> Things to do:
1. According to the Animation Nation article, which organization created the festival, and in what year?
2. List everything that the opening description in the Animation Nation article says the festival features.
3. Return the passage of the Animation Nation article starting with "Animation Nation is" and going on through "to 19 October.", copied word for word.

> Extract:
⟨

= Animation Nation =

Annual film festival in Singapore

Animation Nation is an annual film festival in Singapore featuring animation feature films, short films, seminars and workshops. The festival was created by the Singapore Film Society in 2004 and took place every year until 2011. The 2025 edition will be held at the Alliance Française de Singapour, from 10 to 19 October.

Besides films from around the world, the festival also screens local animation works in a programme called Singapore Showcase. This is to promote talents in Singapore and bring awareness to the public.

== History ==
Animation Nation stopped in 2012 and returned in 2016.

In April 2025, Animation Nation collaborated with DreamWorks Channel for short film award 2025.

⟩

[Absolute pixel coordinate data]
⟨

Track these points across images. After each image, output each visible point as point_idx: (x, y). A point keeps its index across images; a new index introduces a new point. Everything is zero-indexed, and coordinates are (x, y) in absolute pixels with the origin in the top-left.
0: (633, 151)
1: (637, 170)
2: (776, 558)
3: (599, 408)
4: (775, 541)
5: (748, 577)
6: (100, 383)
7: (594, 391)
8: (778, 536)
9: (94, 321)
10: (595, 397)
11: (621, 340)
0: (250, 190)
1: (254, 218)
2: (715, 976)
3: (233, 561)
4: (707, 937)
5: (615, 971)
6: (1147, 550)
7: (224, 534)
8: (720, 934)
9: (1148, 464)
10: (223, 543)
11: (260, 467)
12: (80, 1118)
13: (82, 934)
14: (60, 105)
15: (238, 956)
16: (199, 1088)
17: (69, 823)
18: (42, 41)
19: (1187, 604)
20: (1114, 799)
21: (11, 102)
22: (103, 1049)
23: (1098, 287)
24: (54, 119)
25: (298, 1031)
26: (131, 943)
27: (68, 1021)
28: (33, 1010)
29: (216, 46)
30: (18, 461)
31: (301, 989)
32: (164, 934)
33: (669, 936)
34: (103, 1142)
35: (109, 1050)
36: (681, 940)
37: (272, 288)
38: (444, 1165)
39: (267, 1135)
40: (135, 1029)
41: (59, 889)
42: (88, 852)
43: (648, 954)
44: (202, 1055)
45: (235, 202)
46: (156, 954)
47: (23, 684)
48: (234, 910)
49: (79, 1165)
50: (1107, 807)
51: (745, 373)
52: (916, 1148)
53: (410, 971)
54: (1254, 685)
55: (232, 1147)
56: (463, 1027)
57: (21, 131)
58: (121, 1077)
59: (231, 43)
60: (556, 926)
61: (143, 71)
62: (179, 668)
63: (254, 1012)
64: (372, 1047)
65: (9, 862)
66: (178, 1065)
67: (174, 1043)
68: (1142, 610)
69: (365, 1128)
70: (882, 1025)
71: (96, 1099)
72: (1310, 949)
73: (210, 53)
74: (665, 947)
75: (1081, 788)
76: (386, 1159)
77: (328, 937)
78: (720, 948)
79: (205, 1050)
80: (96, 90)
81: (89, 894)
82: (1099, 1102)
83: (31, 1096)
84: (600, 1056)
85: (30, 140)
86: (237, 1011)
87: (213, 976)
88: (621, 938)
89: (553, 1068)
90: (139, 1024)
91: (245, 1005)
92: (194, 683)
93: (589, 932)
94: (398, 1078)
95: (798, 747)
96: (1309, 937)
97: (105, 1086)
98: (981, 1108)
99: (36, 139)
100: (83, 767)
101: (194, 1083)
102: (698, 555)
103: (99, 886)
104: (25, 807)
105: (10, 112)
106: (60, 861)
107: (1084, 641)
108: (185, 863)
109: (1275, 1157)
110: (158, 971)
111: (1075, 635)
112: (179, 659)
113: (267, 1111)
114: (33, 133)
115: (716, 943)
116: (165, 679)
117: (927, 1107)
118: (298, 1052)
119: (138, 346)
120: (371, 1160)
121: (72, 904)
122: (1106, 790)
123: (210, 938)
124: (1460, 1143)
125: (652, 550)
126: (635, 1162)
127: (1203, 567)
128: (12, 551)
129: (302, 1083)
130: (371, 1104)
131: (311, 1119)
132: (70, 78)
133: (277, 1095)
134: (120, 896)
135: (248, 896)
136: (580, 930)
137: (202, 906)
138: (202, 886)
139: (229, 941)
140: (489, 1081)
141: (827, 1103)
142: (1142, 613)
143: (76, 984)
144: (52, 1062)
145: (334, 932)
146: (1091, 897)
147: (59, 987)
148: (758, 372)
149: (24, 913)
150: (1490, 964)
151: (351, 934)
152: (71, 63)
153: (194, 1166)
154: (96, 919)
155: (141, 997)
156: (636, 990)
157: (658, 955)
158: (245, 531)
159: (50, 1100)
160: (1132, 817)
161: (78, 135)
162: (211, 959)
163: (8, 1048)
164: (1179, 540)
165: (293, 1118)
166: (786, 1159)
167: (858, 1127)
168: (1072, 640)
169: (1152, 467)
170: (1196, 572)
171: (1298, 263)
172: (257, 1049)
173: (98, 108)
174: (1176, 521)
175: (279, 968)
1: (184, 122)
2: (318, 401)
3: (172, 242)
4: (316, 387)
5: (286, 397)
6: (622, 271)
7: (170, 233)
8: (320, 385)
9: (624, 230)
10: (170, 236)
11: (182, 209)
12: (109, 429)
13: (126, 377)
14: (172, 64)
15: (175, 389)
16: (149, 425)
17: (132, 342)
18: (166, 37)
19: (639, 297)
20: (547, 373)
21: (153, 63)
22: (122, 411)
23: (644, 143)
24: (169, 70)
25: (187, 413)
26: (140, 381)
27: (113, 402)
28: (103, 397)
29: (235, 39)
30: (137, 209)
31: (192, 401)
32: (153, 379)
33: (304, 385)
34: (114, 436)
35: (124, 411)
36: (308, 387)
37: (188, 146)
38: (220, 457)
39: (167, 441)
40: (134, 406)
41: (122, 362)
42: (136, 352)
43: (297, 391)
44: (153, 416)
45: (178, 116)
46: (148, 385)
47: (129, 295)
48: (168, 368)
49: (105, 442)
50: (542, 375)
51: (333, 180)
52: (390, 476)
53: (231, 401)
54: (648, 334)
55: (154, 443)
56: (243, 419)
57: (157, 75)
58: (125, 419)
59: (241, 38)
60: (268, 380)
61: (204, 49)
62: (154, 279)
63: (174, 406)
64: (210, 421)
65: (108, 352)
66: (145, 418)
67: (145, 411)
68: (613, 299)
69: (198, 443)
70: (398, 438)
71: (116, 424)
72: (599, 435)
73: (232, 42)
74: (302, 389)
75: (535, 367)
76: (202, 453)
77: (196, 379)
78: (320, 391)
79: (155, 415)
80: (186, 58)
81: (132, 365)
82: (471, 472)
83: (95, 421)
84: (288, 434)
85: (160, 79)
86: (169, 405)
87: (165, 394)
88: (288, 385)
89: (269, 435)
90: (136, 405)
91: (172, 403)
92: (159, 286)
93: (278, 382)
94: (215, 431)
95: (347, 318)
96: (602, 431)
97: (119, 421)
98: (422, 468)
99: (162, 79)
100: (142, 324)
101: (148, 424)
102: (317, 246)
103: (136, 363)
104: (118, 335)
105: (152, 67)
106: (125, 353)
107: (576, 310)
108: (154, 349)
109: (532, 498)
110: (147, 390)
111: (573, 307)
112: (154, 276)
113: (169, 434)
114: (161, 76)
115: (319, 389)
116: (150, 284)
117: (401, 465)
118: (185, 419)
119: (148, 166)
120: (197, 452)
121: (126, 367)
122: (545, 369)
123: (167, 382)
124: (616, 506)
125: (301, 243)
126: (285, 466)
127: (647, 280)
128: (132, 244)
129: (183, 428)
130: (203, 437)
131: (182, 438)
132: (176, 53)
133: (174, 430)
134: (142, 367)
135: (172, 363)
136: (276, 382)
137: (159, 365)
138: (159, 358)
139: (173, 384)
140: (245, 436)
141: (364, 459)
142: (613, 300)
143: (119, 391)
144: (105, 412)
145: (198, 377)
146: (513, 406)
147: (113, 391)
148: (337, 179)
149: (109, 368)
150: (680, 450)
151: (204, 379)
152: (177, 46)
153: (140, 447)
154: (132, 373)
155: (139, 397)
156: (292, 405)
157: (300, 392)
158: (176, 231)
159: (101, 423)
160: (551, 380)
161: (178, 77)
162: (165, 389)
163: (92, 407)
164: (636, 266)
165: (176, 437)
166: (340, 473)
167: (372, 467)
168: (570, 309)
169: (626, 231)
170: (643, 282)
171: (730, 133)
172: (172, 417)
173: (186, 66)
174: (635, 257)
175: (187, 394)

⟩
⟨

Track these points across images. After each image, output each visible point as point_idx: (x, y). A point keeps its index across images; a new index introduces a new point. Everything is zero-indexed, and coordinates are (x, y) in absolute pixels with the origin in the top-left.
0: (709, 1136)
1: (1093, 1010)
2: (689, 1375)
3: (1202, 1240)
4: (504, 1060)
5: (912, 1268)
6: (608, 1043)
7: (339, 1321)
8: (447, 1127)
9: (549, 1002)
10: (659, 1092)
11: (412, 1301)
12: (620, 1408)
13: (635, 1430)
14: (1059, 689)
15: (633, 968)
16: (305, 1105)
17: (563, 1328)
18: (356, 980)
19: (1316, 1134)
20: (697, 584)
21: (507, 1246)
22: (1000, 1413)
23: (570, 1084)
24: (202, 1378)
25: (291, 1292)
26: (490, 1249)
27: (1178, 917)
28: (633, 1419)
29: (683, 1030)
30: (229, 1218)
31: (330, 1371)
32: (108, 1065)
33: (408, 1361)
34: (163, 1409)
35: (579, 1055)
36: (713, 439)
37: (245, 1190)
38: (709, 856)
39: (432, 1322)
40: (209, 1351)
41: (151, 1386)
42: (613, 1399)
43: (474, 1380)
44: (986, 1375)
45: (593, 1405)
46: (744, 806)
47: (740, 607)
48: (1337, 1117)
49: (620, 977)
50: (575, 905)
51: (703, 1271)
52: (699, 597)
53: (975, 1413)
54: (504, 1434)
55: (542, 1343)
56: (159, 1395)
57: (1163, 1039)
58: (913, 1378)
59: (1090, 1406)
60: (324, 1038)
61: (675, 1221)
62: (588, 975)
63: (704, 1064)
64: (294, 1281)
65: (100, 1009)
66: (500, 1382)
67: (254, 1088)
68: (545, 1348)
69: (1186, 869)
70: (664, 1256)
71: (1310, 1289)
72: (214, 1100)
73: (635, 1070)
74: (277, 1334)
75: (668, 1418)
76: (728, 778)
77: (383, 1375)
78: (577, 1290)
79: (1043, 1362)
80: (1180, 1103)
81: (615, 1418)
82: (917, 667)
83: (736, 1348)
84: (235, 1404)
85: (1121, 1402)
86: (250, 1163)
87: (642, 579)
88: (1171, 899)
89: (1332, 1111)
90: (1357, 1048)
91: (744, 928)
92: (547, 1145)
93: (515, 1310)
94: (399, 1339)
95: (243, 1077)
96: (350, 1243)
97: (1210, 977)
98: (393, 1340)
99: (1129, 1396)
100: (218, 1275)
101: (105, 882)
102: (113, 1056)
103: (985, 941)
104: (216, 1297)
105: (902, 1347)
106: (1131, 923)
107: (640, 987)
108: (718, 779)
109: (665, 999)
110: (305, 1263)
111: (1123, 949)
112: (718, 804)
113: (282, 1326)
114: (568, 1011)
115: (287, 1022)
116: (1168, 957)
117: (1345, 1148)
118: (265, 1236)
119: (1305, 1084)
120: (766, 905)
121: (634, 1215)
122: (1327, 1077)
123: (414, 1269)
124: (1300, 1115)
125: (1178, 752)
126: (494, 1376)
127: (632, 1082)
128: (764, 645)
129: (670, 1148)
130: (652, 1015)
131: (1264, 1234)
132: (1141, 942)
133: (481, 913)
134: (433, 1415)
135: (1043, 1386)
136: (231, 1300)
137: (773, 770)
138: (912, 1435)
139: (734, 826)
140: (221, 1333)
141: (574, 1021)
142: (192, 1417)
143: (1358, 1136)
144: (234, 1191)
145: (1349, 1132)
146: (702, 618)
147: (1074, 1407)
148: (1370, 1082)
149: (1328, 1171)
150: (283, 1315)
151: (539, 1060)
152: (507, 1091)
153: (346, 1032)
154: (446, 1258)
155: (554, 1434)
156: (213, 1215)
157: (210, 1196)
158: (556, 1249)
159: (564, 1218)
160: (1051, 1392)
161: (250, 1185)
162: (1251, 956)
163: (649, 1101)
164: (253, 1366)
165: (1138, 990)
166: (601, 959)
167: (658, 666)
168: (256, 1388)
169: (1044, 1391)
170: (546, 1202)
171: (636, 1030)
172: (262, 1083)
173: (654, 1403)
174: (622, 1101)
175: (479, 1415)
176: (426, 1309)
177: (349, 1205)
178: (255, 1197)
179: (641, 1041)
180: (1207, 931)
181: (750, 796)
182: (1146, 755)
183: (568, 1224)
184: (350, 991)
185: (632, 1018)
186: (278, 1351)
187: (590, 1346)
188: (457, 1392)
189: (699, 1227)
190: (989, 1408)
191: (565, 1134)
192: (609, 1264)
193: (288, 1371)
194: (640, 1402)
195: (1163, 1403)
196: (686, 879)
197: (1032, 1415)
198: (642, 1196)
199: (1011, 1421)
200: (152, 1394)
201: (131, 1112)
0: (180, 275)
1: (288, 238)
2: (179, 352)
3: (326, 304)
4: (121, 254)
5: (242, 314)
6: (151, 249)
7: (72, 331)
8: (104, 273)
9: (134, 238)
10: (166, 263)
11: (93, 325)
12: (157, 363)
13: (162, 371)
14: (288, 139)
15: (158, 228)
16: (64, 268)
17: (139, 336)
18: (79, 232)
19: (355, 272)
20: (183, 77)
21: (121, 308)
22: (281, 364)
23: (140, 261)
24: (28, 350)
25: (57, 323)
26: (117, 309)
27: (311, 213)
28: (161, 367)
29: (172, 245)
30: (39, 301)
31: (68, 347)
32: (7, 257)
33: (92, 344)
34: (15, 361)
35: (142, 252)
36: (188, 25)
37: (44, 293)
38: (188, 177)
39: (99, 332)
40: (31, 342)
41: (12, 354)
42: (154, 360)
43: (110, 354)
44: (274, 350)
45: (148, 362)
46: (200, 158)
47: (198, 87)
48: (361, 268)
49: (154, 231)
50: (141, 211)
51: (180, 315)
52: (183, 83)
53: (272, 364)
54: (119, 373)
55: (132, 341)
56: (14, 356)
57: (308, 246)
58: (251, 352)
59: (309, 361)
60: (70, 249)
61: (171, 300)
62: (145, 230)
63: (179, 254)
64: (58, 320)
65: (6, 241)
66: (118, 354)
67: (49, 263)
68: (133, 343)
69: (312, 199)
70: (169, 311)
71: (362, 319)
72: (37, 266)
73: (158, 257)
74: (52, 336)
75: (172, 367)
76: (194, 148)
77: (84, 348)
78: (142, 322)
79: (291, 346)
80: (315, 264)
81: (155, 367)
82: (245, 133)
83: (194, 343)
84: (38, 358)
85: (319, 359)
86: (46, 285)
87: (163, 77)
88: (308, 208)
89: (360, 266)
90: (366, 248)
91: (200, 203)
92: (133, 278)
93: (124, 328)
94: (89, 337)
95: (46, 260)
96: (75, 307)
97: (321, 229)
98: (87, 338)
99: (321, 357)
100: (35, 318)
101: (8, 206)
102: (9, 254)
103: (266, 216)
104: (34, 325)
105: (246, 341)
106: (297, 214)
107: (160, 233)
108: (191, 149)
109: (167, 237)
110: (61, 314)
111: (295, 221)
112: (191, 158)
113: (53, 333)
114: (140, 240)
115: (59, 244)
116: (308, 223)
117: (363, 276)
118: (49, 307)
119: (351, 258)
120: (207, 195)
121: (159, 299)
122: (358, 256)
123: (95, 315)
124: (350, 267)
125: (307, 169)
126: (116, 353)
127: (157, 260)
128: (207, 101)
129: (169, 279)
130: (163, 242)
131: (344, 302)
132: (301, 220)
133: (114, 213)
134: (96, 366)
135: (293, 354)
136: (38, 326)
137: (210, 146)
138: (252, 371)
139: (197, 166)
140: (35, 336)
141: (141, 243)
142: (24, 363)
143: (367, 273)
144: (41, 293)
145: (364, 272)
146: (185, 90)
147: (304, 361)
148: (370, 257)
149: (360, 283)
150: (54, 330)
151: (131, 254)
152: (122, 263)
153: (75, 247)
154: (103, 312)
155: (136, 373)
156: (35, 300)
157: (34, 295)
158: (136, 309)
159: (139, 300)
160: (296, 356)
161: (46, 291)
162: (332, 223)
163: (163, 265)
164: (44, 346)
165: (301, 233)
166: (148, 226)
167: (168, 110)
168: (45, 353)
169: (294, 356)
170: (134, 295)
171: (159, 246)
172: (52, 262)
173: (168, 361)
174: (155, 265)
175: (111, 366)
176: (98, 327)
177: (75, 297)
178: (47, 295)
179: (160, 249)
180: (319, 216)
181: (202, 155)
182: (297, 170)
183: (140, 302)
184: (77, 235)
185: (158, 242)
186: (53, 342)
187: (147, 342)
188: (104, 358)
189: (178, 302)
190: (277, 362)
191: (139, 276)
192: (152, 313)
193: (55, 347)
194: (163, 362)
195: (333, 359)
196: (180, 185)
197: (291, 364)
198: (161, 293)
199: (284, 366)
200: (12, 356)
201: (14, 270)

⟩
⟨

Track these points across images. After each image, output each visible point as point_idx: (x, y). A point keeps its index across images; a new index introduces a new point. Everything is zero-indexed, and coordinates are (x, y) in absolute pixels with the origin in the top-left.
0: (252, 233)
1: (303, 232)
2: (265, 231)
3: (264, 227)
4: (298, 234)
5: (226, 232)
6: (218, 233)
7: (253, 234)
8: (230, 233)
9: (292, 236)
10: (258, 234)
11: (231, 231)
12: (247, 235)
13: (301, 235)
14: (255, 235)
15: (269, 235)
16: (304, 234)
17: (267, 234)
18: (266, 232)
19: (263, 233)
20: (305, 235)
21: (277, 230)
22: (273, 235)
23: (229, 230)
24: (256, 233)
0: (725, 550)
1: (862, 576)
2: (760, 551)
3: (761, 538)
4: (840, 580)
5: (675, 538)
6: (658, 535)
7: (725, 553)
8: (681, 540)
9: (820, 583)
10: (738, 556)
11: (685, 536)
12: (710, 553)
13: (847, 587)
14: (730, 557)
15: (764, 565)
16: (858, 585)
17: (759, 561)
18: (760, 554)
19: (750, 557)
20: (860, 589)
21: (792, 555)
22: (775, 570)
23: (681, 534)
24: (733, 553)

⟩

> List of answers:
1. The Singapore Film Society created it in 2004.

2. Animation feature films, short films, seminars, and workshops.

3.
Animation Nation is an annual film festival in Singapore featuring animation feature films, short films, seminars and workshops. The festival was created by the Singapore Film Society in 2004 and took place every year until 2011. The 2025 edition will be held at the Alliance Française de Singapour, from 10 to 19 October.